Entries from a dataset:
..............................

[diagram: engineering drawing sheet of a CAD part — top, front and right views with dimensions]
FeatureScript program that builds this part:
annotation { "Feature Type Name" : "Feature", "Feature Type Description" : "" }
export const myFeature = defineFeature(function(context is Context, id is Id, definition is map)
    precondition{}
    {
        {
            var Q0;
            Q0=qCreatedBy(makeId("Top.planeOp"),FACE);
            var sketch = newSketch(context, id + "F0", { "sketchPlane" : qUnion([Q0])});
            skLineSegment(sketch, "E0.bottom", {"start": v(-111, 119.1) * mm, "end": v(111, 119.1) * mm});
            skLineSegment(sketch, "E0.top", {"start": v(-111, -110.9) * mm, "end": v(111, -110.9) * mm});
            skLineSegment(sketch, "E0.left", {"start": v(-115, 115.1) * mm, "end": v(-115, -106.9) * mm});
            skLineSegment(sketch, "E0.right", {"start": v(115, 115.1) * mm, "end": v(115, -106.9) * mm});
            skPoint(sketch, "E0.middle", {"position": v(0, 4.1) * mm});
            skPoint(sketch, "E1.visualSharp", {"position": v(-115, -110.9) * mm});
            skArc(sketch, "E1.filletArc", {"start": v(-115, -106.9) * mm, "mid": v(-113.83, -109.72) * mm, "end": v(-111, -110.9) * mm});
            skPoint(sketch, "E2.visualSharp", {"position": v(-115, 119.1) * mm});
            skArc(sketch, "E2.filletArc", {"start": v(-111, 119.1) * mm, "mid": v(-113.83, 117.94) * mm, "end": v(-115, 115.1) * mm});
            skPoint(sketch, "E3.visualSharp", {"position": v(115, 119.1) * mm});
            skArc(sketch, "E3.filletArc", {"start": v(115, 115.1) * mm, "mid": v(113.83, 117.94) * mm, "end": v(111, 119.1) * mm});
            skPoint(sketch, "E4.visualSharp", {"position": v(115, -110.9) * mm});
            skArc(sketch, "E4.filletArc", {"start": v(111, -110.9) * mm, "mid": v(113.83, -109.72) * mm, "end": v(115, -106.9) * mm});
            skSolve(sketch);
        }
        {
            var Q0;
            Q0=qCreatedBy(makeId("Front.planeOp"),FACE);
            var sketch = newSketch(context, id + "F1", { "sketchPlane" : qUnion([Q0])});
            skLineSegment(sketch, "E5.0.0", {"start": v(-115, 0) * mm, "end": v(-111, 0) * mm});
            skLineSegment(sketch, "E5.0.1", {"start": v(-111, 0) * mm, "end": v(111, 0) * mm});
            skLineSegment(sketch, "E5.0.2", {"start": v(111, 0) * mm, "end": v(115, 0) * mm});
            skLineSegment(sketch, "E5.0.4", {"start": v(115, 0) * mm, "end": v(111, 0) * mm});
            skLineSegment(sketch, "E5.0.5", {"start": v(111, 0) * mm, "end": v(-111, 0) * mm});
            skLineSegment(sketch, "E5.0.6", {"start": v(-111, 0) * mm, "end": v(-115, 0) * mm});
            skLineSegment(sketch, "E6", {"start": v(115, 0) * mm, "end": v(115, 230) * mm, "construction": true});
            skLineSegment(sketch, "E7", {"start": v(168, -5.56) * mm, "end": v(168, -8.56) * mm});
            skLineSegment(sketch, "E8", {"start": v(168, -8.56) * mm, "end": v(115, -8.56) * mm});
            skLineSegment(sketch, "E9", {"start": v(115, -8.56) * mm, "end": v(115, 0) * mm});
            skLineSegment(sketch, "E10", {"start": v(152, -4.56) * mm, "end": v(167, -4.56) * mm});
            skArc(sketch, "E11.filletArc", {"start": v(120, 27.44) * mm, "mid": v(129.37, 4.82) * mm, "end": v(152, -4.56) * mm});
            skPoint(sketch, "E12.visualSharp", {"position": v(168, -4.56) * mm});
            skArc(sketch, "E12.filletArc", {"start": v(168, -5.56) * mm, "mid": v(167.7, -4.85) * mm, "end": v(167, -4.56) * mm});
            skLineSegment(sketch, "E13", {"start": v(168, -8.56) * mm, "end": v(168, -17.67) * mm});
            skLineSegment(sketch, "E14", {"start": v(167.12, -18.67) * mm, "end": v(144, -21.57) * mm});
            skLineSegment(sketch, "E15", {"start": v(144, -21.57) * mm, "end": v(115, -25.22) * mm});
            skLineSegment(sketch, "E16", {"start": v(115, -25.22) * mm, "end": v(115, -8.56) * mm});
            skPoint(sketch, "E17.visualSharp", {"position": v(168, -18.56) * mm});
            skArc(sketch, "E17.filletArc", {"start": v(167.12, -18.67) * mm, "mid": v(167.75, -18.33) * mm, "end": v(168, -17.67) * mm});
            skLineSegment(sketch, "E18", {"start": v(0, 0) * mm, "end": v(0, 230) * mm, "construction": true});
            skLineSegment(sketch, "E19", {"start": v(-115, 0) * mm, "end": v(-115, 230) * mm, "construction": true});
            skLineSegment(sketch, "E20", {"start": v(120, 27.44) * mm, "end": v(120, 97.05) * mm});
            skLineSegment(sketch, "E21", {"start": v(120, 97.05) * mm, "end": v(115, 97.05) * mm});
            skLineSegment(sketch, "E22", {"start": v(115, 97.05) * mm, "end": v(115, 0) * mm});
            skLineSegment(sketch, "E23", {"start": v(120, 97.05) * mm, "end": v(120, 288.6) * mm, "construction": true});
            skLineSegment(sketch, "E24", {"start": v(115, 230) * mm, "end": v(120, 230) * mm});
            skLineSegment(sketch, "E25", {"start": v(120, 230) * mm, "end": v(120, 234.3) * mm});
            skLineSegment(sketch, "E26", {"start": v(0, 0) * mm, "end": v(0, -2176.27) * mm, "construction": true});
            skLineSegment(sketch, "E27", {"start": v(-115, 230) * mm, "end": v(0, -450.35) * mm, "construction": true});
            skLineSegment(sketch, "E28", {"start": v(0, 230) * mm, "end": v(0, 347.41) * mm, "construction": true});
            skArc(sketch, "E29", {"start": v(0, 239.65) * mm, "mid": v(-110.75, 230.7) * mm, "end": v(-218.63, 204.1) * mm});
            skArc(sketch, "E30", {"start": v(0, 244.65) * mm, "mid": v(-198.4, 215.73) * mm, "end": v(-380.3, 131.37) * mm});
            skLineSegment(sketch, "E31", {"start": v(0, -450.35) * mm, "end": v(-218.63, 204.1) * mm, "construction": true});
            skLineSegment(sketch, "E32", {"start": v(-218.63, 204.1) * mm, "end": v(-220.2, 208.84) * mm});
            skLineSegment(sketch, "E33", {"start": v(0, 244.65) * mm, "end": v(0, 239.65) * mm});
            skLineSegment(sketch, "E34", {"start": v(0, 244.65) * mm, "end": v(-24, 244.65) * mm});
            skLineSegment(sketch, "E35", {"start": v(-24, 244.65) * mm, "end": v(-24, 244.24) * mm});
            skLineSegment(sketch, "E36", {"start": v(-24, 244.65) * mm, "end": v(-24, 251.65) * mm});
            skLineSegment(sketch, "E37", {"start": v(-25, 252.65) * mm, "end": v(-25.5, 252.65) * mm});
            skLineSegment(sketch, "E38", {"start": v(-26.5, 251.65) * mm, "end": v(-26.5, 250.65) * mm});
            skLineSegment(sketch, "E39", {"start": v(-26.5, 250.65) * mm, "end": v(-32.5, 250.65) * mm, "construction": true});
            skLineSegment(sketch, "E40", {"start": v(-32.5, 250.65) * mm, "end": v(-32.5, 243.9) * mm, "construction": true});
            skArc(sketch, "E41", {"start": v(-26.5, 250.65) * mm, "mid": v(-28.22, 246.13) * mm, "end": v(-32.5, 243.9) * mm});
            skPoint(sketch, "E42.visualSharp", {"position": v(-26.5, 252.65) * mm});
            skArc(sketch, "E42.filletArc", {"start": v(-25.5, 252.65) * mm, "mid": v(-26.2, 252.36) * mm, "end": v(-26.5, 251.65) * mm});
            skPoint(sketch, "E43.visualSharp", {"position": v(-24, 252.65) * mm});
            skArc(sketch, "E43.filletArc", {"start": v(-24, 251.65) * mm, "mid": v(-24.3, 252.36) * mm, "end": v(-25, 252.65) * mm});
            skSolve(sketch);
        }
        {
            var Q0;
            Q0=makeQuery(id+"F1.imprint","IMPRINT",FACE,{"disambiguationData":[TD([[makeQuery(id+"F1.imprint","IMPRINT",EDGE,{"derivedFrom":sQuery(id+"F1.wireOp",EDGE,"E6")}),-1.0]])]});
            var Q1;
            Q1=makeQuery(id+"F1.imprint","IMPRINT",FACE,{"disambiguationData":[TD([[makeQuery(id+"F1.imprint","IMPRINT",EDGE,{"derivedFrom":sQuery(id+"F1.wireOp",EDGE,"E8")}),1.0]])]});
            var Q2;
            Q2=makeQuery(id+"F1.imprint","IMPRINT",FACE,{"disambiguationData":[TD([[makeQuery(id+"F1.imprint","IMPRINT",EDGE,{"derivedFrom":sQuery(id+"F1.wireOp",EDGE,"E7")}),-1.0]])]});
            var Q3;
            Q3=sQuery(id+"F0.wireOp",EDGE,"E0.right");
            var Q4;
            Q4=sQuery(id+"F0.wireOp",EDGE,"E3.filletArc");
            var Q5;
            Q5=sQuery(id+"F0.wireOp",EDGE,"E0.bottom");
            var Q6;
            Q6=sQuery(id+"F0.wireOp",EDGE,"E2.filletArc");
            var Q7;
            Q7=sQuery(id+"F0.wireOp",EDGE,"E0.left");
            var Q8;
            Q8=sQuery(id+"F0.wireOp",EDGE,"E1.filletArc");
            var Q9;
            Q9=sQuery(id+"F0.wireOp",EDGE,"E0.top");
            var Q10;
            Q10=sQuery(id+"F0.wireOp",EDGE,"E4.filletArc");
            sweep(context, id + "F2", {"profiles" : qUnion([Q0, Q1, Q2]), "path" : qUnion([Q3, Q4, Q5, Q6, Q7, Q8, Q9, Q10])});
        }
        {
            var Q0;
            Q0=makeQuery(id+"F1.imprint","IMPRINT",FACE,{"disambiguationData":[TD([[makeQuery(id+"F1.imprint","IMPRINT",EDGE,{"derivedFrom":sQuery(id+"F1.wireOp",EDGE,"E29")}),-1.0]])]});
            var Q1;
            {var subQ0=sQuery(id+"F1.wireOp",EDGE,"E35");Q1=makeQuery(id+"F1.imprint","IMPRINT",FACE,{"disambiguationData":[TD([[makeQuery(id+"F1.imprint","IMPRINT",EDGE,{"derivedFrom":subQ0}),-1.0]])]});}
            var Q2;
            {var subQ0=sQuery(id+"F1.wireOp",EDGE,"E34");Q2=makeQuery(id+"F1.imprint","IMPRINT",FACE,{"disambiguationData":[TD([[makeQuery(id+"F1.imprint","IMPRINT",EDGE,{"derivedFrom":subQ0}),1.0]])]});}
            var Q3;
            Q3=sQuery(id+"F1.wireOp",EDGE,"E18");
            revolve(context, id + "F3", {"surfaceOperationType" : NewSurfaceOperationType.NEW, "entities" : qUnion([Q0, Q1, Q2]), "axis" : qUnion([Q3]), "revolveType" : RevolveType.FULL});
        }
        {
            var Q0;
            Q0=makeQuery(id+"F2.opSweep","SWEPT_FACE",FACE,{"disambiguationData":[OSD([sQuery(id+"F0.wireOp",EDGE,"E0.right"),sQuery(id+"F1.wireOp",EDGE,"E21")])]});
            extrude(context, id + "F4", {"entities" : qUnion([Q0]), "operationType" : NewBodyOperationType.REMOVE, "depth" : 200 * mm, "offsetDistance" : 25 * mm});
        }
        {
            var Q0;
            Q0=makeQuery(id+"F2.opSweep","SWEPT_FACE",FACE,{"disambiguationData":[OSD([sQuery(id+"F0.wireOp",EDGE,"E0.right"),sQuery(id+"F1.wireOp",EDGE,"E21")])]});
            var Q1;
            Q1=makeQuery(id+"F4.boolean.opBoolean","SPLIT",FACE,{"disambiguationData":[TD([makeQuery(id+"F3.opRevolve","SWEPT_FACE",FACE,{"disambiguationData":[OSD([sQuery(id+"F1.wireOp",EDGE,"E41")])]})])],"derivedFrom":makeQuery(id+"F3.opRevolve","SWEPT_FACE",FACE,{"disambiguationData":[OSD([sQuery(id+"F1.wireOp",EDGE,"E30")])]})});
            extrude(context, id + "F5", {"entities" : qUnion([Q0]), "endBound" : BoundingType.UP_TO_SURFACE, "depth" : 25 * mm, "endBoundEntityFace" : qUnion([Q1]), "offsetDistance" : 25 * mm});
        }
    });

..............................

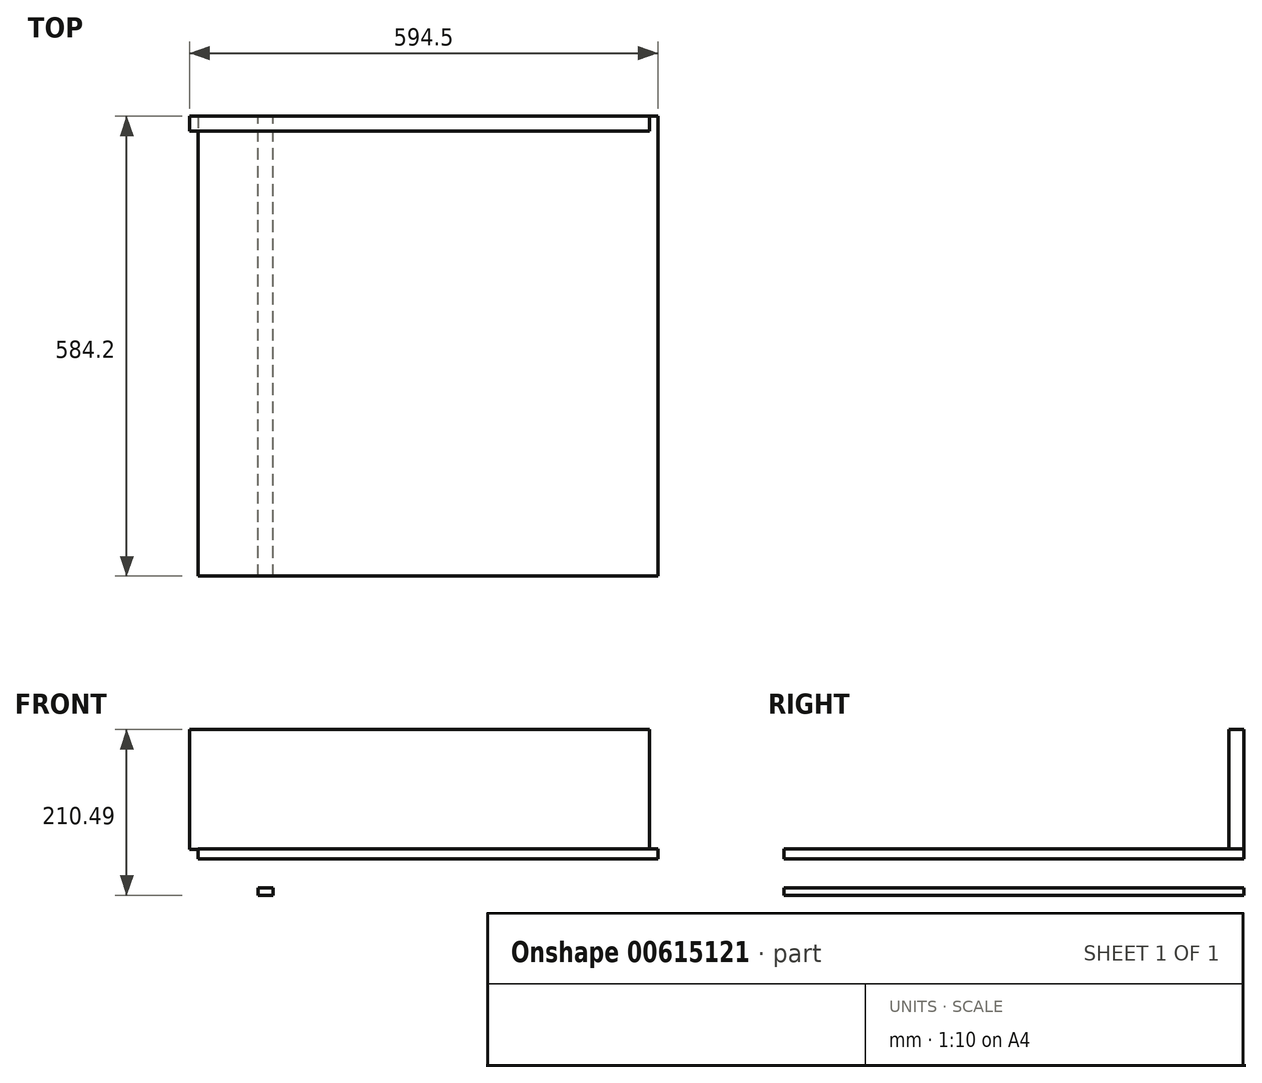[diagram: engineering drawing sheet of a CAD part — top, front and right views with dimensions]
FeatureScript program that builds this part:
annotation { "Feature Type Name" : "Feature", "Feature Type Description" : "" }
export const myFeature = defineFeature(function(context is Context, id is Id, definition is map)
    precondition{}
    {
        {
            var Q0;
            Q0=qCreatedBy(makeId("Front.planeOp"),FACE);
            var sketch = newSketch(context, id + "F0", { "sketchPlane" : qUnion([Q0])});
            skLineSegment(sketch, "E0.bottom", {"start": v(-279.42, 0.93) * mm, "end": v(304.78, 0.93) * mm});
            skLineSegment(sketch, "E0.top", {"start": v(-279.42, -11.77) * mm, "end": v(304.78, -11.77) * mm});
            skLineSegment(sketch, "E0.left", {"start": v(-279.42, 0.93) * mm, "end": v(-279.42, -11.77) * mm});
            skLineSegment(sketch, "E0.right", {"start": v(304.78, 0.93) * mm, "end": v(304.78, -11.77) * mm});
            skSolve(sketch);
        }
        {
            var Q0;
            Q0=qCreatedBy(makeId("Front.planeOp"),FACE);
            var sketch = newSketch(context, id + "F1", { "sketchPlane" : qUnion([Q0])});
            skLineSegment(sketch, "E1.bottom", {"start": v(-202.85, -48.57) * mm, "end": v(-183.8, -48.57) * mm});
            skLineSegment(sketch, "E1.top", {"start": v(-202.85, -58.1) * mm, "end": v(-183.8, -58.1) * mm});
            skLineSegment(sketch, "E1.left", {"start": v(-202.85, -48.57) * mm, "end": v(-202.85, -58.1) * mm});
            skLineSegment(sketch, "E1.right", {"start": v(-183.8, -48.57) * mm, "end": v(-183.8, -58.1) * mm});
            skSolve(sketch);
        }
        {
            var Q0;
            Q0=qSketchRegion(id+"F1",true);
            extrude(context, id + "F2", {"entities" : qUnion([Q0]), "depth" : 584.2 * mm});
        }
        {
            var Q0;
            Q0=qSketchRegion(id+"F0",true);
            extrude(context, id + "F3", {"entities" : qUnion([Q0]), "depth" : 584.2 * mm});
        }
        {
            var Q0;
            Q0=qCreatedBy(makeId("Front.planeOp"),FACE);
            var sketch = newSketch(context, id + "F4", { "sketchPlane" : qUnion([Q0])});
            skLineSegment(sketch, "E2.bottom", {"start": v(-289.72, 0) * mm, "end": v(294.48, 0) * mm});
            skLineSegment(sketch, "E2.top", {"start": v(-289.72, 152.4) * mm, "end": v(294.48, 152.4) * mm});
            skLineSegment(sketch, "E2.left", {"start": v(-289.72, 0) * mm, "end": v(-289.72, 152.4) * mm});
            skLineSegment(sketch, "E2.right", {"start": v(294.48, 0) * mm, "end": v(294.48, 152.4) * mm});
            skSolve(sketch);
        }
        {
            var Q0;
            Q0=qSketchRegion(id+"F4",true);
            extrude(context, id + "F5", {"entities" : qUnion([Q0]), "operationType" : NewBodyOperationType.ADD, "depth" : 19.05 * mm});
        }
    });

..............................

## Given problem
How many lines in the items above contain the string "makeQuery", with case taken into account? Give only the number.

## Solved problem
9